Friday, February 4, 2011

Hepatitis C; FibroTest is a validated non-invasive marker of fibrosis in treatment-naive patients.

FibroTest predicts virologic response in retreated HCV

FibroTest is an independent predictor of virologic response in chronic HCV patients retreated with pegylated interferon alfa-2b and ribavirin, finds February's Journal of Hepatology.

EPIC-3 is a prospective, international study that has demonstrated the efficacy of pegylated-intereron alfa-2b plus weight-based ribavirin in patients with chronic hepatitis C and significant fibrosis who previously failed any interferon–alfa/ribavirin therapy.

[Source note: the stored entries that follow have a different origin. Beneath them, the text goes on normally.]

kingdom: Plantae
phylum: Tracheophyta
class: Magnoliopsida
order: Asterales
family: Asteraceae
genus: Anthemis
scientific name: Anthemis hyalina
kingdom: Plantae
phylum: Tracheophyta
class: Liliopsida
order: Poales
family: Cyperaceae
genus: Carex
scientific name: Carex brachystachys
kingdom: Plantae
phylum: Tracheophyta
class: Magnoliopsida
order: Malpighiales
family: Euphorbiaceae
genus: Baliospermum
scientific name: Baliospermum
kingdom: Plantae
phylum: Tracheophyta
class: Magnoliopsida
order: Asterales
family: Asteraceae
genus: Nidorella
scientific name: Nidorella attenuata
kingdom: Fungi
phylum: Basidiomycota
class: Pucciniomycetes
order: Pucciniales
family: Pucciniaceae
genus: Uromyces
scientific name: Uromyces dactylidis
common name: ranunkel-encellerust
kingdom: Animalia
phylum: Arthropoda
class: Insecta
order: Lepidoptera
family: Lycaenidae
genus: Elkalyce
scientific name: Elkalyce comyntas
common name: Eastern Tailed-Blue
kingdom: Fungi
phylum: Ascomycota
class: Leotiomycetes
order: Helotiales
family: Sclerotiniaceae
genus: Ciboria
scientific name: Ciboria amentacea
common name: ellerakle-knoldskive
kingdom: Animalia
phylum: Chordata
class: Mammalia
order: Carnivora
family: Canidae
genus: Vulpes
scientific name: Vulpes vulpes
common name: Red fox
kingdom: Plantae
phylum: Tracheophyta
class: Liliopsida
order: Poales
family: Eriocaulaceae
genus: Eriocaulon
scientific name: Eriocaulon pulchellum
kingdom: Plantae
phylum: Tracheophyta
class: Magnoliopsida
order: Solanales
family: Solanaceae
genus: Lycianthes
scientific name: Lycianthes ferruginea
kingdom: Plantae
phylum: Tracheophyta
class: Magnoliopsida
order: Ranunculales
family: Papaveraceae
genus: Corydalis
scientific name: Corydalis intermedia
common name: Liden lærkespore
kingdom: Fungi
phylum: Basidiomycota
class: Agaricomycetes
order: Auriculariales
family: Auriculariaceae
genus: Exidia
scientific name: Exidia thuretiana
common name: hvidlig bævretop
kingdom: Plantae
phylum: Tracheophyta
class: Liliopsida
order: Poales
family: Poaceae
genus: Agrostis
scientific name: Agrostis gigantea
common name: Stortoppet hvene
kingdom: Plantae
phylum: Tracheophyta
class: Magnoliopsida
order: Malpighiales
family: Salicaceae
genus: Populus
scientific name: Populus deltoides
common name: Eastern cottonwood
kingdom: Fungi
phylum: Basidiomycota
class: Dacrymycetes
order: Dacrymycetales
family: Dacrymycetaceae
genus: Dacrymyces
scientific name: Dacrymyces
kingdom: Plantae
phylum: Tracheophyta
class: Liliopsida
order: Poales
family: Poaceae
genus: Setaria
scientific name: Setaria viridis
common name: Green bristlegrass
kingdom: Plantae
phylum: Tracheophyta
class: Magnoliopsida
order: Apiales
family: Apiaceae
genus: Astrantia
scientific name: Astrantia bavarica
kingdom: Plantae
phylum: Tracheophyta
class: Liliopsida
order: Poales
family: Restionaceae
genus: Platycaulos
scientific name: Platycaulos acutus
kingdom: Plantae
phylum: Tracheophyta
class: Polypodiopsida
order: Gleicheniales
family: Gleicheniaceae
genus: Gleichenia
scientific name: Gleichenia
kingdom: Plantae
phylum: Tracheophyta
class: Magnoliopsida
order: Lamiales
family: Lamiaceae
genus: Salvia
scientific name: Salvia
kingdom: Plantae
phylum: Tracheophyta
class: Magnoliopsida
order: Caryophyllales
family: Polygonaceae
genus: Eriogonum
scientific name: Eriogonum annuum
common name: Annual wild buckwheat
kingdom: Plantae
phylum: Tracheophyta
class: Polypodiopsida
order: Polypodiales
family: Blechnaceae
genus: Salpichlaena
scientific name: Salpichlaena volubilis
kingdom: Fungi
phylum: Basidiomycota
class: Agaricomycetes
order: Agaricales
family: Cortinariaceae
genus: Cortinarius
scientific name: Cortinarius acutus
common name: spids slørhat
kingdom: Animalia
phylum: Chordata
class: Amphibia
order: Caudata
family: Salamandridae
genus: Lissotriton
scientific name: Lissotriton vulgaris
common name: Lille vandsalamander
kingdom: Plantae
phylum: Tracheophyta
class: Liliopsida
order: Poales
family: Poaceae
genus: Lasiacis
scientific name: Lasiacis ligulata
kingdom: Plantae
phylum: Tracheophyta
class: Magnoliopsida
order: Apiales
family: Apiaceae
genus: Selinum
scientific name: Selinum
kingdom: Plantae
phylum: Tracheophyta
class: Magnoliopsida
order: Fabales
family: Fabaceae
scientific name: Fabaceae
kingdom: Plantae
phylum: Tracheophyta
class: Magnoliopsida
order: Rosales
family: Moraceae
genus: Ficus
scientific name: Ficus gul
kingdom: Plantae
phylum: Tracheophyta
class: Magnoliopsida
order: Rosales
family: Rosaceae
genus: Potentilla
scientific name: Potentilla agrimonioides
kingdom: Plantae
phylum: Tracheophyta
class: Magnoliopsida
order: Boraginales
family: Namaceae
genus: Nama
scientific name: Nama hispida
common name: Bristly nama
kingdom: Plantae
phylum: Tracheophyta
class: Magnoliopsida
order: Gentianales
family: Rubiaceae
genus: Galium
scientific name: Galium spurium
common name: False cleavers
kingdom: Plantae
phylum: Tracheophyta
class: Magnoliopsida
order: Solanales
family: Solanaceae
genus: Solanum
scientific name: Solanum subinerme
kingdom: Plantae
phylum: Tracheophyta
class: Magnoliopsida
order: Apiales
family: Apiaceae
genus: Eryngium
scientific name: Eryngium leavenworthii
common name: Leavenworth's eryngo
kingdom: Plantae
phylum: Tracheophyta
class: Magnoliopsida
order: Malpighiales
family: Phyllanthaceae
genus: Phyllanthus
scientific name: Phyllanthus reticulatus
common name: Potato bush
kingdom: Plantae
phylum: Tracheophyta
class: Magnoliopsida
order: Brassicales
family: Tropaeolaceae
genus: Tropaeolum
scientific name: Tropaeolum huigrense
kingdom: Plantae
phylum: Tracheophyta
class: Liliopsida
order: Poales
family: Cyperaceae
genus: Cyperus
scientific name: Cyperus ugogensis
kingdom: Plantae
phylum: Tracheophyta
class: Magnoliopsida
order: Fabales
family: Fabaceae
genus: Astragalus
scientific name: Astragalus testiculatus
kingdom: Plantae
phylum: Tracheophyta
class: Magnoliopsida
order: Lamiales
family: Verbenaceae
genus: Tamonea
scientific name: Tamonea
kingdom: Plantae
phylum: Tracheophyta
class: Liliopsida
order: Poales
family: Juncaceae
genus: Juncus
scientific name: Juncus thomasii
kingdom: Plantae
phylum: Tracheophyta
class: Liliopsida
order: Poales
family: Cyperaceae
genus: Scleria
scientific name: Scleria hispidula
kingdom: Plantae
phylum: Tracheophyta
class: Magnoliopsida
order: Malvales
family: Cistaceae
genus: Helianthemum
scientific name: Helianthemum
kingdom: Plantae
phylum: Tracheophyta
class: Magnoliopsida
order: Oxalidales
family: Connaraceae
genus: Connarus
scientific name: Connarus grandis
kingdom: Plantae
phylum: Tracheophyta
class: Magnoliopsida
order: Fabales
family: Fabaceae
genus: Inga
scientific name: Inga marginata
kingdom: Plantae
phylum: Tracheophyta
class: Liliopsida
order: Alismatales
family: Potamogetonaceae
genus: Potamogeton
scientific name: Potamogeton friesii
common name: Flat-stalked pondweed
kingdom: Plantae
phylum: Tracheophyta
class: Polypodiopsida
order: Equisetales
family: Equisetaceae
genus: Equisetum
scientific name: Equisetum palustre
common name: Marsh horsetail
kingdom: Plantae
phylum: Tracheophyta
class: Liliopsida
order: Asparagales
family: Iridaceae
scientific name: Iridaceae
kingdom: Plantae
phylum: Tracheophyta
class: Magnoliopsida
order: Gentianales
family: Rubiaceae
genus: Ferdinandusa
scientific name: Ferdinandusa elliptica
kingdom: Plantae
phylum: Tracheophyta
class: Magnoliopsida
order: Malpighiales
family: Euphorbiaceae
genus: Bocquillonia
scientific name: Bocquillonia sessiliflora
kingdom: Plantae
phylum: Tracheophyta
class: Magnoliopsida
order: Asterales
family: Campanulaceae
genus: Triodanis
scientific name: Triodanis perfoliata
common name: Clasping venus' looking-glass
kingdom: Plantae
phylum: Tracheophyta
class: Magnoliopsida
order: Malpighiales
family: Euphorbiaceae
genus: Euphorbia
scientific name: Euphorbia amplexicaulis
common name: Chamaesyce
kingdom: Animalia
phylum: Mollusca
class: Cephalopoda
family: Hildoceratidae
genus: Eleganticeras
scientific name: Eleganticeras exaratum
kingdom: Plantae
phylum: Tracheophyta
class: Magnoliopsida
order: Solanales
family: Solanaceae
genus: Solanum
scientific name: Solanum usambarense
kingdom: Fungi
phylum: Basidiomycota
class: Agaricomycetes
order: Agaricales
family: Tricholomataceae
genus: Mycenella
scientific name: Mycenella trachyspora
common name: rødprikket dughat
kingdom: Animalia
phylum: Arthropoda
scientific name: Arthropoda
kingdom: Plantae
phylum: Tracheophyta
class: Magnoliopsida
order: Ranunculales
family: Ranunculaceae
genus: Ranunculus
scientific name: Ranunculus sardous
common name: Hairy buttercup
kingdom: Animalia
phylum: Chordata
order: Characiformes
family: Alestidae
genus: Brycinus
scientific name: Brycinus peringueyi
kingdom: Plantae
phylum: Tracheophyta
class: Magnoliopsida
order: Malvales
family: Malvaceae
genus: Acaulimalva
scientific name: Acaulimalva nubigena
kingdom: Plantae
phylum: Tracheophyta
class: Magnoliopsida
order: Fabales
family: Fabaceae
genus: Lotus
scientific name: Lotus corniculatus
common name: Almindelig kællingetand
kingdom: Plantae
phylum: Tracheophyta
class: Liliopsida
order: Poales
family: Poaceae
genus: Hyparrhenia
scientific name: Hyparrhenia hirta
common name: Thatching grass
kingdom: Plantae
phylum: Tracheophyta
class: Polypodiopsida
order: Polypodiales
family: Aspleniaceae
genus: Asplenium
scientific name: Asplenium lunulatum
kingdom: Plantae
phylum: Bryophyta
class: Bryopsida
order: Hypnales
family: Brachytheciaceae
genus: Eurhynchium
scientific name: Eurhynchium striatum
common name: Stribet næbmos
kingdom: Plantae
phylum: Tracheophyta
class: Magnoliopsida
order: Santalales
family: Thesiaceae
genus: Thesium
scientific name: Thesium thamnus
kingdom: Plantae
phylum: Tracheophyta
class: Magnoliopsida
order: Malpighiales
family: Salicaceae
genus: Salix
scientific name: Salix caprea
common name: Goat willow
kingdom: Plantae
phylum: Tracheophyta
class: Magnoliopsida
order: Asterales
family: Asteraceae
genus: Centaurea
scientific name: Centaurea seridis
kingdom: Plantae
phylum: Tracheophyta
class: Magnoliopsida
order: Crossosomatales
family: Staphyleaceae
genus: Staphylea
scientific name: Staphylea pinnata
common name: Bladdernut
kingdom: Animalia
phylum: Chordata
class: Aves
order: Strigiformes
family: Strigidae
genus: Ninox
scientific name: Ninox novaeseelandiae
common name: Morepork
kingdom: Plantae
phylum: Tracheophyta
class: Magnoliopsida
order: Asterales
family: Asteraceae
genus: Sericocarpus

Dr Thierry Poynard and colleagues from France assessed FibroTest as a possible alternative to biopsy as the baseline predictor of subsequent early virologic, and sustained virologic response in previously treated patients.

Of 2312 patients enrolled, 1459 had an available baseline FibroTest, biopsy, and complete data.

58% achieving sustained virological response
Journal Hepatology
The research team observed that baseline characteristics were similar as in the overall population.

The team reported that 35% of patients had undetectable Hepatitis C virus-RNA at TW12 (TW12neg), with 58% achieving sustained virological response.

The accuracy of FibroTest was similar to that in naive patients.

The team found that the area under receiving operating characteristic curve for the diagnosis of F4 vs F2 was 0.8.

The researchers noted that 5 baseline factors were associated with sustained virological response.

The associated baseline factors included fibrosis stage estimated using FibroTest or biopsy, genotype 2/3, baseline viral load, prior relapse, and previous treatment with non-pegylated-interferon.

These same factors were associated with early virological response.

Among patients TW12neg, 2 independent factors remained highly predictive of sustained virological response.

The 2 independent factors included genotype 2/3, fibrosis estimated with FibroTest or by biopsy.

Dr concludes, "FibroTest at baseline is a possible non-invasive alternative to biopsy for the prediction of early virological response at 12 weeks.

"It is also an alternative to biopsy for the prediction of sustained virological response in patients with previous failures and advanced fibrosis, retreated with pegylated-interferon alfa-2b and ribavirin."